#### [Page text]
☆ ☆ ☆
The writer realizes being an electronics genius is harder than it looks

By Kevin Kusinitz
|
June 12, 2019

When it comes to housekeeping, my wife Sue and I play distinct roles. I do the cleaning, laundry, shopping, and cooking. Sue thanks me.

Home Entertainment System
Credit: Adobe

Considering Sue has a full-time job, I have no problem with this arrangement. In all immodesty, I can claim to be a fine cook. The place looks pretty good at the end of cleaning day, too. As for the laundry, I've ruined only one of her blouses. (It would have been helpful if someone had informed me silk doesn't do well in dryers, particularly after 40 minutes.)

And while we both have gotten used to our arrangement, I also know that if I fell out the window while installing the air conditioner, Sue could pick up the slack. After all, she was single longer than we've been married, and probably has some memory of where the grocery store is located and that the washer/dryer is in our basement.

While I never understood what HDMI1 and HDMI2 meant, I gradually understood how to use them.

But Sue performed those particular tasks during the pre-digital years. That is to say, only I know how to operate the behemoth known as the home entertainment system.

Job Security for Me, The Cable Guy

To you, this might not be all that monumental. But in Sue's eyes, on movie night, I transform into Nikola Tesla, unlocking secrets that heretofore have baffled mankind. Or at least her.

In fact, I never knew how brilliant I was until, one evening, a clicker in each hand, I pushed, switched and toggled buttons like an electronic sharpshooter recreating the gunfight at the OK Corral.

“I have no idea what you're doing,” Sue marveled.

“That's known as job security,” I said with all the deluded pride one can possibly muster regarding the art of switching from Blu-Ray to Netflix.

It's not like any kind of electronic wizardry ever came easily to me, seeing that for years I was something of a walking punchline: How many people does Kevin need to help change a lightbulb? Ten: nine to fall down laughing, and one to say, “Here, give me the damn thing, I'll do it myself!”
☆ ☆ ☆
Stored entries
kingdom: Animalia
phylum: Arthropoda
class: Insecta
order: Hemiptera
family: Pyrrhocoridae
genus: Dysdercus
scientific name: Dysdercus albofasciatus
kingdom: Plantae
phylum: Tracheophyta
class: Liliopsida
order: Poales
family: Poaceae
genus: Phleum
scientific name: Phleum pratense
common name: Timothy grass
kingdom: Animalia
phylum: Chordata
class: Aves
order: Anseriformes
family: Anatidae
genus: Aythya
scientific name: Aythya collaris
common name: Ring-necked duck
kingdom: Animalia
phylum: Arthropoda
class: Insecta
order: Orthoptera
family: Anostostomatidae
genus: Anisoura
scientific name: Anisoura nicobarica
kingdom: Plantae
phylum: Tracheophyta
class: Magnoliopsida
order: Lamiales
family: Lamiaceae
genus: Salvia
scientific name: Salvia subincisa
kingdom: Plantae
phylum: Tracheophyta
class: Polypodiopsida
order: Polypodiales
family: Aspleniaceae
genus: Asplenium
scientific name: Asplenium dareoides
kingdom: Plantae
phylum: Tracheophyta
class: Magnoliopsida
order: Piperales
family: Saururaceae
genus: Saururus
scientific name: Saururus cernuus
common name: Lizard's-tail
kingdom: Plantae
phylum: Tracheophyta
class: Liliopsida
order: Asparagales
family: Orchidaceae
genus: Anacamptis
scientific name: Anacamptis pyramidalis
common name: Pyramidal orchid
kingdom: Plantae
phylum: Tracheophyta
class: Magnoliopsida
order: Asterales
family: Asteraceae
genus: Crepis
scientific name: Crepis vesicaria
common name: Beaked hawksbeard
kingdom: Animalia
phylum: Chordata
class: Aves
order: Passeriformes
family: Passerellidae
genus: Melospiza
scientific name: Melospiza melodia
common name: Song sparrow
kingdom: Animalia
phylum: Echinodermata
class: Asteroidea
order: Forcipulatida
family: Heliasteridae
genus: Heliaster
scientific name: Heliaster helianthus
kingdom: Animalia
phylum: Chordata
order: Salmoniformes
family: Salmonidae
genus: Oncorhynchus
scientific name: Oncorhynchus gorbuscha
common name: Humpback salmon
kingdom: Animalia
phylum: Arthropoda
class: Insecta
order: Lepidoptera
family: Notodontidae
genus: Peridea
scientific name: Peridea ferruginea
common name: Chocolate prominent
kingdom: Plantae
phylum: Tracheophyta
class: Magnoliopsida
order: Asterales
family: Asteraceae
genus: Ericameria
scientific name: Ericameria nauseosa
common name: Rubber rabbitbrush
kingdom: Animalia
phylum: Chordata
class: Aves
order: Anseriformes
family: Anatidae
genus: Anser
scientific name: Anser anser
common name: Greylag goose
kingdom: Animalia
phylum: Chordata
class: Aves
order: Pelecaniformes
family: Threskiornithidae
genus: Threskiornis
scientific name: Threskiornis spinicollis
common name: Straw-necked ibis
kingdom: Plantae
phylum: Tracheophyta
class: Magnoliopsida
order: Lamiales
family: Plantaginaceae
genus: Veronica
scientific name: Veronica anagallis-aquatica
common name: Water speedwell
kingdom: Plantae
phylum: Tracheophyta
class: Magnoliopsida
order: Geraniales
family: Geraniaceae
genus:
☆ ☆ ☆
#### [Things to do]
1 - Render the sentence "Considering Sue has a full-time job, I have no problem with this arrangement." from the essay into Spanish.
2 - Transcribe the records from the line holding "scientific name: Ericameria nauseosa" through the end of the records, inclusive.
The essay and the records were drawn from separate sources.

#### [Results for the exercise]
1 - Teniendo en cuenta que Sue tiene un trabajo de tiempo completo, no tengo ningún problema con este arreglo.

2 -
scientific name: Ericameria nauseosa
common name: Rubber rabbitbrush
kingdom: Animalia
phylum: Chordata
class: Aves
order: Anseriformes
family: Anatidae
genus: Anser
scientific name: Anser anser
common name: Greylag goose
kingdom: Animalia
phylum: Chordata
class: Aves
order: Pelecaniformes
family: Threskiornithidae
genus: Threskiornis
scientific name: Threskiornis spinicollis
common name: Straw-necked ibis
kingdom: Plantae
phylum: Tracheophyta
class: Magnoliopsida
order: Lamiales
family: Plantaginaceae
genus: Veronica
scientific name: Veronica anagallis-aquatica
common name: Water speedwell
kingdom: Plantae
phylum: Tracheophyta
class: Magnoliopsida
order: Geraniales
family: Geraniaceae
genus:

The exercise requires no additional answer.